* Data records:
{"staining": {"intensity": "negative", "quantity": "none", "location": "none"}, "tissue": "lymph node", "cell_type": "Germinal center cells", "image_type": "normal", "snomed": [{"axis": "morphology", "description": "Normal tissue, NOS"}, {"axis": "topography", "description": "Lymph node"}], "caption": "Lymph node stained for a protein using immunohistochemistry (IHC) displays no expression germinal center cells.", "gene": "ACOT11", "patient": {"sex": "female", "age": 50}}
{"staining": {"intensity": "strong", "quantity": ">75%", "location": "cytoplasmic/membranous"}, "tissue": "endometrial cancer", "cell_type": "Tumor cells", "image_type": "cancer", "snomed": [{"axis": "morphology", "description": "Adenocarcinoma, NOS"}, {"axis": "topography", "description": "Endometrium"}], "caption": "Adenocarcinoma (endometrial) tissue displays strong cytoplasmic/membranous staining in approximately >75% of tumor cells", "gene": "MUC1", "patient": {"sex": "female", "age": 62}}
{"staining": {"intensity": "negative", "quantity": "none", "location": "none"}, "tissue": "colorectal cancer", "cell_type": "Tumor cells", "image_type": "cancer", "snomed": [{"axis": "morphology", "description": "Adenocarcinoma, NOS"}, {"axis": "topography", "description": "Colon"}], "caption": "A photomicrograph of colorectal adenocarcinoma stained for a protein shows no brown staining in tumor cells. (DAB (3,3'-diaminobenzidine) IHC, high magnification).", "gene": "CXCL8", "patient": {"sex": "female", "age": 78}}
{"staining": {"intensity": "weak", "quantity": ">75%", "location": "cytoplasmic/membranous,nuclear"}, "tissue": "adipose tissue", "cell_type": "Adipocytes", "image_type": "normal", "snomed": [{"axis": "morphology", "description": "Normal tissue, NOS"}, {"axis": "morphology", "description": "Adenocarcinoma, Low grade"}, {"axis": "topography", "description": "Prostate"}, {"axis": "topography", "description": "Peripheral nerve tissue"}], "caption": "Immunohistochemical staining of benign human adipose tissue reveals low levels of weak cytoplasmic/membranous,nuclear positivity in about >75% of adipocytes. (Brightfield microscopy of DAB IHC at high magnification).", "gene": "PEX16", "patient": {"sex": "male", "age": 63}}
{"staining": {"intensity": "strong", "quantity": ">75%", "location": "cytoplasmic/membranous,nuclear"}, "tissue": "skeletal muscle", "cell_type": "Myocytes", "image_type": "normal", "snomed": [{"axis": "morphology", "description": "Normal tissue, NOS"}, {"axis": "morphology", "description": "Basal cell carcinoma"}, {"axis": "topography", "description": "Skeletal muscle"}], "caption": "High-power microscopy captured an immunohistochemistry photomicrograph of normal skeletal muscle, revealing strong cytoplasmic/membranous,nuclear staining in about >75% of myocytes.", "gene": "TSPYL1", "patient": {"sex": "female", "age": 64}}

* Assignment: Transcribe the data above in its entirety, exactly.

* Reply to the task:
{"staining": {"intensity": "negative", "quantity": "none", "location": "none"}, "tissue": "lymph node", "cell_type": "Germinal center cells", "image_type": "normal", "snomed": [{"axis": "morphology", "description": "Normal tissue, NOS"}, {"axis": "topography", "description": "Lymph node"}], "caption": "Lymph node stained for a protein using immunohistochemistry (IHC) displays no expression germinal center cells.", "gene": "ACOT11", "patient": {"sex": "female", "age": 50}}
{"staining": {"intensity": "strong", "quantity": ">75%", "location": "cytoplasmic/membranous"}, "tissue": "endometrial cancer", "cell_type": "Tumor cells", "image_type": "cancer", "snomed": [{"axis": "morphology", "description": "Adenocarcinoma, NOS"}, {"axis": "topography", "description": "Endometrium"}], "caption": "Adenocarcinoma (endometrial) tissue displays strong cytoplasmic/membranous staining in approximately >75% of tumor cells", "gene": "MUC1", "patient": {"sex": "female", "age": 62}}
{"staining": {"intensity": "negative", "quantity": "none", "location": "none"}, "tissue": "colorectal cancer", "cell_type": "Tumor cells", "image_type": "cancer", "snomed": [{"axis": "morphology", "description": "Adenocarcinoma, NOS"}, {"axis": "topography", "description": "Colon"}], "caption": "A photomicrograph of colorectal adenocarcinoma stained for a protein shows no brown staining in tumor cells. (DAB (3,3'-diaminobenzidine) IHC, high magnification).", "gene": "CXCL8", "patient": {"sex": "female", "age": 78}}
{"staining": {"intensity": "weak", "quantity": ">75%", "location": "cytoplasmic/membranous,nuclear"}, "tissue": "adipose tissue", "cell_type": "Adipocytes", "image_type": "normal", "snomed": [{"axis": "morphology", "description": "Normal tissue, NOS"}, {"axis": "morphology", "description": "Adenocarcinoma, Low grade"}, {"axis": "topography", "description": "Prostate"}, {"axis": "topography", "description": "Peripheral nerve tissue"}], "caption": "Immunohistochemical staining of benign human adipose tissue reveals low levels of weak cytoplasmic/membranous,nuclear positivity in about >75% of adipocytes. (Brightfield microscopy of DAB IHC at high magnification).", "gene": "PEX16", "patient": {"sex": "male", "age": 63}}
{"staining": {"intensity": "strong", "quantity": ">75%", "location": "cytoplasmic/membranous,nuclear"}, "tissue": "skeletal muscle", "cell_type": "Myocytes", "image_type": "normal", "snomed": [{"axis": "morphology", "description": "Normal tissue, NOS"}, {"axis": "morphology", "description": "Basal cell carcinoma"}, {"axis": "topography", "description": "Skeletal muscle"}], "caption": "High-power microscopy captured an immunohistochemistry photomicrograph of normal skeletal muscle, revealing strong cytoplasmic/membranous,nuclear staining in about >75% of myocytes.", "gene": "TSPYL1", "patient": {"sex": "female", "age": 64}}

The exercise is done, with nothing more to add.